Mum and I stood in the aisle of the too-bright warehouse supermarket, you know the one, back then it was painted in ripe-banana yellow with no-nonsense black lettering on all its signage. It was eight o’clock or something close on a Monday evening. We were both exhausted by long hours at the hospital, sitting with my dad, whom I hadn’t seen conscious since two months before. I’d been back in town for a week. I’d held his hand more often and more tightly in those seven days than at any other time in our lives together.

When her phone rang and Mum answered in English, I knew it was the hospital. Her face blanched, ghostly and shocked. Beyond her greeting, she didn’t say another word. She thrust her tiny flip phone at me and I stared at her numbly as I spoke through stiff lips.

I was right. My dad had passed.

I know someone who fiercely detests euphemisms for death. She believes we should always and only say that someone died, not passed on, not passed away, not now beyond this vale of tears. While I admire her deep devotion to plain speaking, I don’t share her opinion nor her practice.

My dad passed on to his next life on May 15th, 2000.

I like to think his poor, tortured soul was reborn into a large, boisterous, loving family. I’m not sure I can say that he earned a better life, but that’s what I hope for him. Dad was a complicated man of long silences, with deep secrets and debilitating regrets. I never learned even a tenth about him before he died. He wanted it that way, I guess, or perhaps, he just never found the strength to share.

I don’t usually mark the date of Dad’s death. I don’t need to remember it.

I’ve always preferred to mark Dad’s birthday, though, naturally, that comes with its own entanglement of emotions. Remember what I said about his secrets? I didn’t discover my father’s true date of birth until I’d lived two decades with him.

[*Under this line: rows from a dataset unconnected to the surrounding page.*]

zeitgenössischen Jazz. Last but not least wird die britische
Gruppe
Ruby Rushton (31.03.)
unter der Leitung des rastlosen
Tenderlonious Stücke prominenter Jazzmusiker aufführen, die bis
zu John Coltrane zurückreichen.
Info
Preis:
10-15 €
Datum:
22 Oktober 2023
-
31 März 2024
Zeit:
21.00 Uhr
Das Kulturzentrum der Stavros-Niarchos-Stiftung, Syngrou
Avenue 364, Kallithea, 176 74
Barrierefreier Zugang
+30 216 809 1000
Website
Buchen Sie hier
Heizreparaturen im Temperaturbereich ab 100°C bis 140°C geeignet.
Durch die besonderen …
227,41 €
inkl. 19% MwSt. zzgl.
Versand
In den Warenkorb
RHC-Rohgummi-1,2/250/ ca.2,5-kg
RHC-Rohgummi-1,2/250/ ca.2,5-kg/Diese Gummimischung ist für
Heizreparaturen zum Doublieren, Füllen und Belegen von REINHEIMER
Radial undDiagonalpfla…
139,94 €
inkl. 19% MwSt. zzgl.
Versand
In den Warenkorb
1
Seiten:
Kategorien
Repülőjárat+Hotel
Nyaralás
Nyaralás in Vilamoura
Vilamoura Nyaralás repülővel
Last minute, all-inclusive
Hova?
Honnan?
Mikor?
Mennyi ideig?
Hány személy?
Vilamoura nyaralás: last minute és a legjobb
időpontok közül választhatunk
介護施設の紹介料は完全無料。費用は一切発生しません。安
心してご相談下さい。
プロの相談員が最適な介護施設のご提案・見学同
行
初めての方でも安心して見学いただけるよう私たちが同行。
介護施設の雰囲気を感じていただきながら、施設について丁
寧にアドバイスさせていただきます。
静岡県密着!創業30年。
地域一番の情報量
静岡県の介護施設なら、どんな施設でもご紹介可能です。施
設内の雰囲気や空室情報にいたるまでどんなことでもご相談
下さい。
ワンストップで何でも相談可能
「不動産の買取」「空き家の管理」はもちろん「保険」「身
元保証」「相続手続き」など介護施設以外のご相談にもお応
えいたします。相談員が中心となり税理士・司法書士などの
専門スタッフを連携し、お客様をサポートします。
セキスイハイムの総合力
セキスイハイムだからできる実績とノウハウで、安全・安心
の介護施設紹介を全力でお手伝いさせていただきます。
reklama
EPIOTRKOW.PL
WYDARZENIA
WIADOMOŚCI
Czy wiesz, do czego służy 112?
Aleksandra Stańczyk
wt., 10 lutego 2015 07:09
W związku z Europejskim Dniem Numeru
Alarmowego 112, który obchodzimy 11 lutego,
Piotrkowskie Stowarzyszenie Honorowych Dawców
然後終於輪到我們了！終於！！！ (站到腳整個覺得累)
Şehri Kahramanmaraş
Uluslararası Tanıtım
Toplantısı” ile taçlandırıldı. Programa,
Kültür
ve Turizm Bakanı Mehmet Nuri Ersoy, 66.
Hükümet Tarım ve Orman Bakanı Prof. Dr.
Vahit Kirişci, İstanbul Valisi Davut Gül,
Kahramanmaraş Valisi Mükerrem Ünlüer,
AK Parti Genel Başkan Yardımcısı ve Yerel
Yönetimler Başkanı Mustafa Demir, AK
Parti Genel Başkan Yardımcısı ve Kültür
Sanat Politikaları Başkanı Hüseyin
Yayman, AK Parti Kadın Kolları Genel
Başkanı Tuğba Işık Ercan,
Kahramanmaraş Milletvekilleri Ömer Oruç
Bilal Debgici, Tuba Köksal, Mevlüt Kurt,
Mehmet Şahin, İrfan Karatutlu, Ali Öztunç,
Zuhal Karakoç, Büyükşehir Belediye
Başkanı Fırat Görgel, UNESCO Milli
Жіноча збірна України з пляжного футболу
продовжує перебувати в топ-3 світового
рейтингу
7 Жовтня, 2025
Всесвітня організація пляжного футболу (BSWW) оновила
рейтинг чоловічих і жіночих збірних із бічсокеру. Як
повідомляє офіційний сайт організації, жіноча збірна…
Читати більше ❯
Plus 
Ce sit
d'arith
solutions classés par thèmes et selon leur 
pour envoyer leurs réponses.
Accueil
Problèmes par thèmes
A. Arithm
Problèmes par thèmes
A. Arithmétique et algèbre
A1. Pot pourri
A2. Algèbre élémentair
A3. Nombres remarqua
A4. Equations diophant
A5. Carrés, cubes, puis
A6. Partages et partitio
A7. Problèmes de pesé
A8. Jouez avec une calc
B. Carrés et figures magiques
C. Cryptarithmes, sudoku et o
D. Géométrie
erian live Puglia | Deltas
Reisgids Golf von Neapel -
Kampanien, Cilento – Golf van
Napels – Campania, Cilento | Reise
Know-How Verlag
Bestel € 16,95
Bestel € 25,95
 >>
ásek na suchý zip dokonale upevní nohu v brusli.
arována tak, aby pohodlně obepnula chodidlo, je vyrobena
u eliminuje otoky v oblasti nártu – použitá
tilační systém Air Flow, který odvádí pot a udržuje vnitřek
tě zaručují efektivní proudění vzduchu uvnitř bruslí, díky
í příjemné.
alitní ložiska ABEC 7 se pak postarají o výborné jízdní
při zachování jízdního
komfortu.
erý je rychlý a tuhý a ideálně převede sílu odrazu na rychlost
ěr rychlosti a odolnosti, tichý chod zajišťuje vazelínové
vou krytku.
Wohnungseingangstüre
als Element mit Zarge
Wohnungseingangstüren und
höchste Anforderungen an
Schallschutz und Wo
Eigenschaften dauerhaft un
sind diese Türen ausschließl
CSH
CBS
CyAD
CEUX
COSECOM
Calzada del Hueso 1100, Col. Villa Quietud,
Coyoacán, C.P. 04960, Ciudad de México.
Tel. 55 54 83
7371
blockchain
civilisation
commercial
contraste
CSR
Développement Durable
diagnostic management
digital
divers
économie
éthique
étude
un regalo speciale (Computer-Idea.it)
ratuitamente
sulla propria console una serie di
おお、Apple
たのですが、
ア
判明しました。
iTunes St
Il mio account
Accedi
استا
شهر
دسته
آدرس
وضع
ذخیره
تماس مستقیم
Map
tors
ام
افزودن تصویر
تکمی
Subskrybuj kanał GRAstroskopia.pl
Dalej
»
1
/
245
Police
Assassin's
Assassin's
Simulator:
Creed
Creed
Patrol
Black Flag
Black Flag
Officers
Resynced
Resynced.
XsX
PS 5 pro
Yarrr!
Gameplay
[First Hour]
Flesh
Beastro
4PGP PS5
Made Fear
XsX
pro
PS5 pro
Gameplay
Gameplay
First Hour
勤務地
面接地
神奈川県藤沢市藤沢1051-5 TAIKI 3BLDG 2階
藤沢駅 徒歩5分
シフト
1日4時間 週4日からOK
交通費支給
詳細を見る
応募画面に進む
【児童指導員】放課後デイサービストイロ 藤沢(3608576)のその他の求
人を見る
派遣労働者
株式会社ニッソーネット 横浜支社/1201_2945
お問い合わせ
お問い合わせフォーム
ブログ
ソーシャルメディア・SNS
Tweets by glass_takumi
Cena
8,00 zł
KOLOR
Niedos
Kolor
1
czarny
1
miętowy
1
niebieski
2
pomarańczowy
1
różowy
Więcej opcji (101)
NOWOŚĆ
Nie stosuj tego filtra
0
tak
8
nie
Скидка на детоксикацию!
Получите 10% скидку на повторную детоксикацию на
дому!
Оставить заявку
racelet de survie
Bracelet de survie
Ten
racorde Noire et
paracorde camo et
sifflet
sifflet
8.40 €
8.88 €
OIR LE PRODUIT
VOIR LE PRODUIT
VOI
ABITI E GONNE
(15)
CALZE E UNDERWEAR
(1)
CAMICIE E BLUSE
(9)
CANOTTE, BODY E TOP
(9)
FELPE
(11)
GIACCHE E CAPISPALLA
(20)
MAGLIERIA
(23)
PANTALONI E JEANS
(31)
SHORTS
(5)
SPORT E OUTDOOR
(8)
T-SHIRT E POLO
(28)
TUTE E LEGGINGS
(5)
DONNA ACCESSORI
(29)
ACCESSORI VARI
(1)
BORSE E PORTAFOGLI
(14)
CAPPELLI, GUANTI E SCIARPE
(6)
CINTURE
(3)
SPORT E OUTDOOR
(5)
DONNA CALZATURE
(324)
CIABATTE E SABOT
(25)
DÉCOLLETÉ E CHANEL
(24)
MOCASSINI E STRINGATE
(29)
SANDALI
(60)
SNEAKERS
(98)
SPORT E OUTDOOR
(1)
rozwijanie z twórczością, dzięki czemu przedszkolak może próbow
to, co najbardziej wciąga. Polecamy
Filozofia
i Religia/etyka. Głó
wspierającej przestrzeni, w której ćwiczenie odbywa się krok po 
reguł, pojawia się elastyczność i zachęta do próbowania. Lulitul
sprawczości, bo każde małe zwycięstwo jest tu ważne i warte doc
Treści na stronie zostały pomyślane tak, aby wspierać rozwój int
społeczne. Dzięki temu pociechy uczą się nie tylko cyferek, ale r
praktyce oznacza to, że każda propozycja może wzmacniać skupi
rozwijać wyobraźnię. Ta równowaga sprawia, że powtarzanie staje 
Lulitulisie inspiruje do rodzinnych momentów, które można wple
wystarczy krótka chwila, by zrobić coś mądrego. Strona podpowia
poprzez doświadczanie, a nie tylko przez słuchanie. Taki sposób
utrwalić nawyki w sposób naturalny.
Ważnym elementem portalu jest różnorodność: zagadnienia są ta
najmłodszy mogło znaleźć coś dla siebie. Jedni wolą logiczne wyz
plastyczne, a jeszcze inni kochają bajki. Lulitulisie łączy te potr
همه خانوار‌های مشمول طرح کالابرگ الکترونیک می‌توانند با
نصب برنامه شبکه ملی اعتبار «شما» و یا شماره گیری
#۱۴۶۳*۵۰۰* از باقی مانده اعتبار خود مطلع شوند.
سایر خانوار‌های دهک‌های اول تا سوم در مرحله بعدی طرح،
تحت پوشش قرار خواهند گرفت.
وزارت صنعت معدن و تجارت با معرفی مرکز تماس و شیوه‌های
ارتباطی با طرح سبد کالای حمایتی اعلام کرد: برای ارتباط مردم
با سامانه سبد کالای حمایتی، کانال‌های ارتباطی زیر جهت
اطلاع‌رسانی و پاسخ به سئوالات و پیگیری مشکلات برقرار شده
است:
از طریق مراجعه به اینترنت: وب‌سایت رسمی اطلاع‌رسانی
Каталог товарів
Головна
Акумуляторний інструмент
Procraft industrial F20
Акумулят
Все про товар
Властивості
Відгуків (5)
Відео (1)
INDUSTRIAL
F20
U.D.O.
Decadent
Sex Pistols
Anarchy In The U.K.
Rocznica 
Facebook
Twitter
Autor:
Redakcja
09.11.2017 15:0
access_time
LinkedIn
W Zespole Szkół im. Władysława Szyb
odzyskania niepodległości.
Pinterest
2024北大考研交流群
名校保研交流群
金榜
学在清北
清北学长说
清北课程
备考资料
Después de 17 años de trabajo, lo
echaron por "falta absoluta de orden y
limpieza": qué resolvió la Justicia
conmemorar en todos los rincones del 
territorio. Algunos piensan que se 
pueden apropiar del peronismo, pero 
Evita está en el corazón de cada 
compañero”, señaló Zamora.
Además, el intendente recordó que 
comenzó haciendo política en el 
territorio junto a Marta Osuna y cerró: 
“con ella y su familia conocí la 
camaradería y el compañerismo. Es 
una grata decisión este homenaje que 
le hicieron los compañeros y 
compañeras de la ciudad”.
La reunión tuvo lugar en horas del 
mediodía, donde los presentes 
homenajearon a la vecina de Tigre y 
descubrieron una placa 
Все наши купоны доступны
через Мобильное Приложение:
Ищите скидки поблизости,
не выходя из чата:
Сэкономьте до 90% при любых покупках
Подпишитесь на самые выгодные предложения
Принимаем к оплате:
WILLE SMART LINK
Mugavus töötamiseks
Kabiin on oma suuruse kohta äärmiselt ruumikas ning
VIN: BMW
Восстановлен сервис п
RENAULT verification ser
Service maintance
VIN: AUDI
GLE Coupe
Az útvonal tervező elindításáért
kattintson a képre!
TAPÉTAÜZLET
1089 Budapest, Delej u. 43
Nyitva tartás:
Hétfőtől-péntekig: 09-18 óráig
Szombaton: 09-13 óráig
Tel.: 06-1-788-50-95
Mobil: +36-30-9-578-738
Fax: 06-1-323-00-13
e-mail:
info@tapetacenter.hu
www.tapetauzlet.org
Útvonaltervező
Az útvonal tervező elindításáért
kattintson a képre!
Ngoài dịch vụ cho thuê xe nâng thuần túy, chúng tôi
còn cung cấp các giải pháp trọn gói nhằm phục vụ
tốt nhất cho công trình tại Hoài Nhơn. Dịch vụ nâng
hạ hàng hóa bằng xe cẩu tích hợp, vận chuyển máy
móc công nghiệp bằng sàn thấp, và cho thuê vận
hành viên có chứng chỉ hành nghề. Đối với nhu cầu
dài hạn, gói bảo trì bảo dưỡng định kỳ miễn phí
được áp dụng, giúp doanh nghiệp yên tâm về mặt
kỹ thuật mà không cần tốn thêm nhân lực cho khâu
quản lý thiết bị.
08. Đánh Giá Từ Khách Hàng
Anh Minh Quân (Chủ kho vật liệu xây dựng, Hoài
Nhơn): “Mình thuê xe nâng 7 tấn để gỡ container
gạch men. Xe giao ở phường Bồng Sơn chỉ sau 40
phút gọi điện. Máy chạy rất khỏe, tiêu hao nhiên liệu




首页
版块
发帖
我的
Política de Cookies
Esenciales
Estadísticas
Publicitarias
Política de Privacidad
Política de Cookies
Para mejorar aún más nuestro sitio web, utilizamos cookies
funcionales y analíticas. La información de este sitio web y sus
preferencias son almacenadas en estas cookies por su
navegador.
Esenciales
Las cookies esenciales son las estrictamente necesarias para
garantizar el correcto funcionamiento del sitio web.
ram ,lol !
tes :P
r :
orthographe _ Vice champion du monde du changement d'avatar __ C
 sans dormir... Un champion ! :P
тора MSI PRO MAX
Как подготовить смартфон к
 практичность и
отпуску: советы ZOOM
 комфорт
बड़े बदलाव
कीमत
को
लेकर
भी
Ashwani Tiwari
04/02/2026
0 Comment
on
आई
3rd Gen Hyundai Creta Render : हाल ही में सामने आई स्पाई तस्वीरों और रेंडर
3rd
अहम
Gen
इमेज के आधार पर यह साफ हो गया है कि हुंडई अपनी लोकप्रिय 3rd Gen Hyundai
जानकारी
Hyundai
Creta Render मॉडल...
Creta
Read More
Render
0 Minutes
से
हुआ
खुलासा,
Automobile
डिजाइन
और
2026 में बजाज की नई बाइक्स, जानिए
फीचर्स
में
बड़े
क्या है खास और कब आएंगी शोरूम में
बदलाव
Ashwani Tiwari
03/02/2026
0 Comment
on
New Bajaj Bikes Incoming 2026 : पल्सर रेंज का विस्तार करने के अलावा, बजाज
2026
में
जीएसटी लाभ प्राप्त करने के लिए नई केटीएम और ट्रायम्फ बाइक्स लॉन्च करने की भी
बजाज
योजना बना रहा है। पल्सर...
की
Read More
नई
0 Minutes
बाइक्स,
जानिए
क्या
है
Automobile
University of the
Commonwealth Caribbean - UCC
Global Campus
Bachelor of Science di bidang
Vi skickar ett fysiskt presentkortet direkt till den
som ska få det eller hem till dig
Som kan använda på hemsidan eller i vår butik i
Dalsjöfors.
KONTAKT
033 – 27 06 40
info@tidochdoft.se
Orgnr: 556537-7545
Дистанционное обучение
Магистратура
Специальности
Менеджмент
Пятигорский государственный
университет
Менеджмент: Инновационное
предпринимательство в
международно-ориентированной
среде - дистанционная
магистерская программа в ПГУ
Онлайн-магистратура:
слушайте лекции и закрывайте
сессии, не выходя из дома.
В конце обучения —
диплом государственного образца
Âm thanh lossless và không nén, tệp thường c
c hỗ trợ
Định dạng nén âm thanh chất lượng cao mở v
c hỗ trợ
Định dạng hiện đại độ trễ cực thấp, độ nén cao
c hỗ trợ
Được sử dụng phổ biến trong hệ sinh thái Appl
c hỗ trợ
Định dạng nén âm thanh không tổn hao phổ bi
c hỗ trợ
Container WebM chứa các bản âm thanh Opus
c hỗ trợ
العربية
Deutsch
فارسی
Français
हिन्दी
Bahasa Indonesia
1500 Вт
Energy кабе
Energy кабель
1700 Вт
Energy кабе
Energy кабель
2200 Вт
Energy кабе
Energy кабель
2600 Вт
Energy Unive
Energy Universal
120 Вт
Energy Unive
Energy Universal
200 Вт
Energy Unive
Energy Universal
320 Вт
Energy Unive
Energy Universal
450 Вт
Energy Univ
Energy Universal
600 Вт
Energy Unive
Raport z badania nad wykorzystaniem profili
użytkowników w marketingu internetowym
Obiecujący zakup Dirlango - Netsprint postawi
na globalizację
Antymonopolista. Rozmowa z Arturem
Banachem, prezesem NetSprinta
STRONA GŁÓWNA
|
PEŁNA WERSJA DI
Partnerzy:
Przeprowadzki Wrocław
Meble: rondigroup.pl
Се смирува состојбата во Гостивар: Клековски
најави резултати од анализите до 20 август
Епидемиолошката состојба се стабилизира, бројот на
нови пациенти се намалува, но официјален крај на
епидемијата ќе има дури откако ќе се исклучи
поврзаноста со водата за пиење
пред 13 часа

But yesterday, during a lovely, long conversation with a beautiful, intelligent friend, we touched on grief and I suppose it rang the little bell inside my head. I woke up this morning thinking of Dad’s death. Or, maybe more accurately, with grief on my mind.

It’s happening all around us right now, in all the worst, most painfully personal ways and in all the worst, most painfully general ways. People are grieving anew. We’re grieving things that will never happen or exist. We’re grieving things we’ll never have again. We’re grieving loved ones and acquaintances and the end of some of our communities.

We’re all losing something now, aren’t we?

Nobody gets to tell you how to grieve. Nobody gets to tell you when to stopper your grief. It’s not a substance we concoct and then consume at will. It’s an ocean beneath us that sometimes surrounds us, getting into our mouths and up our noses and plugging our ears, stinging our eyes.

SecondsMinutesHoursDaysWeeksMonthsYearsDecades

Grief lives in the spaces between and I’m grateful that it never leaves. I’m grateful to feel sorrow 20 years later. It’s not fresh, but it’s just as profound.